Sénégal: Le COSEC travaille à créer des "synergies" pour relever les défis liés à la ZLECA (directeur)

Mbour — Le Conseil sénégalais des chargeurs (COSEC) est engagé à travailler davantage pour créer des synergies devant permettre aux établissements publics et privés du secteur de la navigation commerciale de relever les "défis" liés à l'entrée en vigueur de la Zone de libre-échange continentale africaine (ZLECA), a indiqué vendredi son directeur Mamadou Ndione.

Le Sénégal "a des atouts incommensurables notamment dans la perspective de la ZLECA", entrée en vigueur le 30 mai dernier attendant d'être pleinement opérationnelle dans les mois à venir, a-t-il déclaré à l'ouverture d'un atelier de formation sur la passation des marchés publics, organisé par le COSEC de concert avec l'Autorité de régulation des marchés publics (ARMP).

"J'ai parcouru beaucoup de pays africains mais je puis dire que le Sénégal est en pole position. Sous ce rapport, nous allons travailler davantage à créer les conditions de synergie des établissements publics mais également du secteur privé pour relever les défis", a dit M. Ndione.

Selon l'Union africaine, la ZLECA devrait permettre d'augmenter de près de 60 pour cent d'ici à 2022 le niveau du commerce interafricain, actuellement de 18 pour cent, et de donner accès à 1,2 milliard de consommateurs pour un PIB cumulé de plus de 2500 milliards de dollars.

Une perspective qui a amené le Sénégal à prendre des mesures pour accompagner ses exportateurs, les chargeurs sénégalais disposant "déjà de beaucoup d'avantages qui leur permettent de s'attaquer au marché continental" dans le cadre de la ZLECA, a indiqué M. Ndione.

"Le Sénégal a 700 km de côtes, il est desservi au plan maritime mais également au plan aérien avec tout ce que l'Etat à fait pour décloisonner le pays", a souligné le directeur du COSEC.

"Nous sommes un pays qui a une ambition très claire de devenir un hub sous-régional dans le domaine des transports maritimes.
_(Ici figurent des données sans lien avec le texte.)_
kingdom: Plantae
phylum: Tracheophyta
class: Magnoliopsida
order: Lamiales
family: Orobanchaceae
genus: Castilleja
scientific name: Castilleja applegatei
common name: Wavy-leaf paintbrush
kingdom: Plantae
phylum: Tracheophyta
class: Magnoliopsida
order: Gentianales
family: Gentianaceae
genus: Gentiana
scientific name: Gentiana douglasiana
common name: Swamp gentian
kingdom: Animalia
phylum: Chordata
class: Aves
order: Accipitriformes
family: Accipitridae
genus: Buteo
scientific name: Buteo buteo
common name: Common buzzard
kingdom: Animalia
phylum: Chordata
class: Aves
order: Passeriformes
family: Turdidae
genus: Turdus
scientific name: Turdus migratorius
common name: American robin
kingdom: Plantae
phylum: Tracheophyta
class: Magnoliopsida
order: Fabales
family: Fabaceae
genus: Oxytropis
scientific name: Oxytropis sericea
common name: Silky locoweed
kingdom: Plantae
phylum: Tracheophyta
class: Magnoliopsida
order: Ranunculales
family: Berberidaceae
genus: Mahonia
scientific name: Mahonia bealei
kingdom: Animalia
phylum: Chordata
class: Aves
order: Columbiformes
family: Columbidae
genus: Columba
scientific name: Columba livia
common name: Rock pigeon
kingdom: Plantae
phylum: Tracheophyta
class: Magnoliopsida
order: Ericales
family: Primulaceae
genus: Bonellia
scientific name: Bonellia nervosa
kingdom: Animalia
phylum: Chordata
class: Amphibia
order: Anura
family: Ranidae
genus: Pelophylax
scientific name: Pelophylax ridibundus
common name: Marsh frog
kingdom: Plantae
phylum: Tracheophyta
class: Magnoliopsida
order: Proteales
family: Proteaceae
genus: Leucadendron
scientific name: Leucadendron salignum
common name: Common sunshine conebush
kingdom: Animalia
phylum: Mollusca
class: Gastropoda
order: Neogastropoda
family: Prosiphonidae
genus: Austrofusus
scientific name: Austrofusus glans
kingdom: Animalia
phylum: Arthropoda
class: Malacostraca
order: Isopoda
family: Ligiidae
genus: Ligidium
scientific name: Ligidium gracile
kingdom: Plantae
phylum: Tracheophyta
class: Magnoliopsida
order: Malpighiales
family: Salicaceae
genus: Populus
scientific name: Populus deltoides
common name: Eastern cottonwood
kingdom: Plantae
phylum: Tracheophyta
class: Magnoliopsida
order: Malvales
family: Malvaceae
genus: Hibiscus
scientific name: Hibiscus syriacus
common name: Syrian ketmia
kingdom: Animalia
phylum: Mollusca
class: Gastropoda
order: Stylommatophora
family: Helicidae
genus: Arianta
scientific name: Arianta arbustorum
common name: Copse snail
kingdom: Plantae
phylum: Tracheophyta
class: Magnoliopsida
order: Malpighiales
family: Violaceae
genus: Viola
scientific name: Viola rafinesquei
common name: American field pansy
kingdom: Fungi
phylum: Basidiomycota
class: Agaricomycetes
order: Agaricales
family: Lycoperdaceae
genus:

Mais le principal défi, c'est le financement des exportations", relativement aux garanties à "mettre en place pour que nos acteurs puissent faire intervenir le système bancaire dans le cadre même du financement des exportations'", a noté le DG du COSEC.

Il estime que le Port à containers de Ndayane, par exemple, sujet à quelques contestations dernièrement, est une infrastructure qui va permettre au Sénégal de disposer d'un "port capable d'accueillir les navires post-Panama".

"Pour l'heure, les navires qui arrivent en Afrique sont des bateaux de petite dimension", alors que "la dernière génération de navires porte-conteneurs transporte jusqu'à 20 000 conteneurs", a-t-il signalé.

Selon lui, ces bateaux ne peuvent pas desservir pour le moment le Sénégal en raison d'un "problème de tirant d'eau", mais "quand on aura ce port, un navire peut quitter la Chine, venir à Dakar et à partir de Dakar pour desservir toute l'Afrique, parce que ce gros navire viendrait avec une quantité de conteneurs extraordinaire".

Le port de Ndayane va renforcer davantage le dispositif de hub logistique du Sénégal, assure le directeur du COSEC, selon qui c'est la raison pour laquelle le chef de l'Etat Macky Sall "lui accorde une importance capitale".

"Toujours est-il que tout se fera dans un cadre serein, c'est-à-dire en concertation avec les populations. Et je suis sûr que ces dernières en ont la même compréhension et c'est des difficultés que nous allons dépasser. Parce que ce qui est important, c'est de placer notre pays en pole position", a-t-il relevé.